Is 40,1-5. 9-11; Sal 103; Tit 2,11-14; 3,4-7; Lc 3,15-16. 21-22.

Is 40,1-5. 9-11.- Resuena un grito de consuelo. A la manera de un heraldo que a mitad de la plaza grita: ¡Consolad, consolad a mi pueblo!, el gran profeta y poeta, el II Isaías, inicia el libro de la Consolación; de los Oráculos de salvación. Uno de los libros que más ha influido en el N.T. ha dicho el P. Alonso.  Es necesario que haya heraldos que repitan ese grito en nuestro mundo herido. 

En su pecado, el pueblo de Israel da signos de arrepentimiento, y recibe de Dios la promesa de la consolación: la gloria del Señor, bajo la imagen de la luz que lo envuelve todo de una manera renovadora está por manifestarse. En medio de la multitud que se acerca a las riveras del Jordán, se verá en Jesús la manifestación última de la salvación de Dios.  «Entonces se revelará la gloria del Señor y todo hombre la verá, porque la boca del Señor ha hablado». (Is.40,5)

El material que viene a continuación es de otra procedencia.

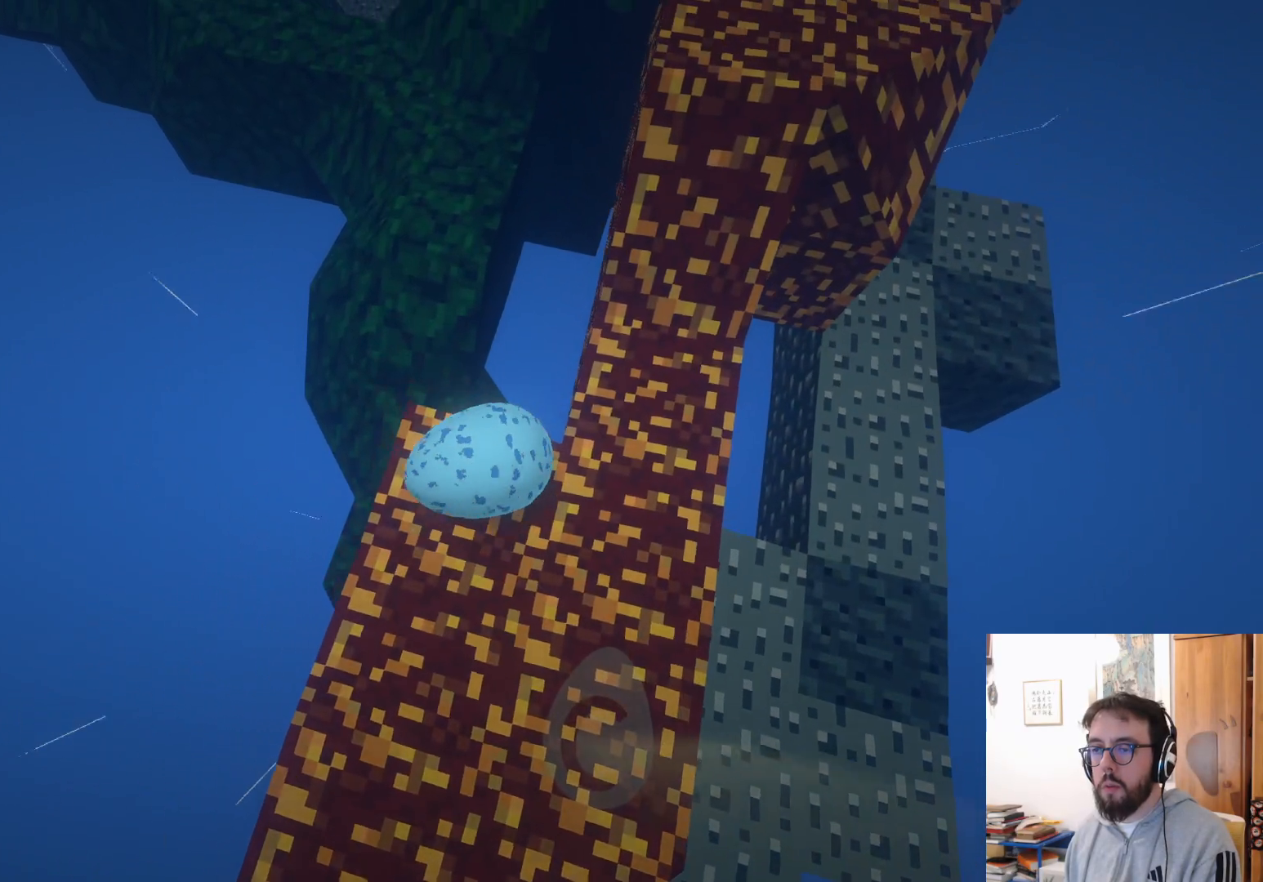
{"buttons": ["A"], "left_stick": "up-right", "right_stick": "center", "events": [[183, "A", "down"], [200, "left_stick", "up"], [500, "left_stick", "up-right"]]}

Sal 103.- La manifestación de Dios en la naturaleza. Según  que presenta el P. Alonso, este salmo está inspirado en un modelo egipcio al Dios Sol. Después de todo, el sol es fuente de vida. (del tiempo de Akenatón). Este himno canta la grandeza de Dios en la naturaleza. En lo grandioso y en lo sencillo. El gran descubrimiento de la belleza del mundo sucede alabando a Dios.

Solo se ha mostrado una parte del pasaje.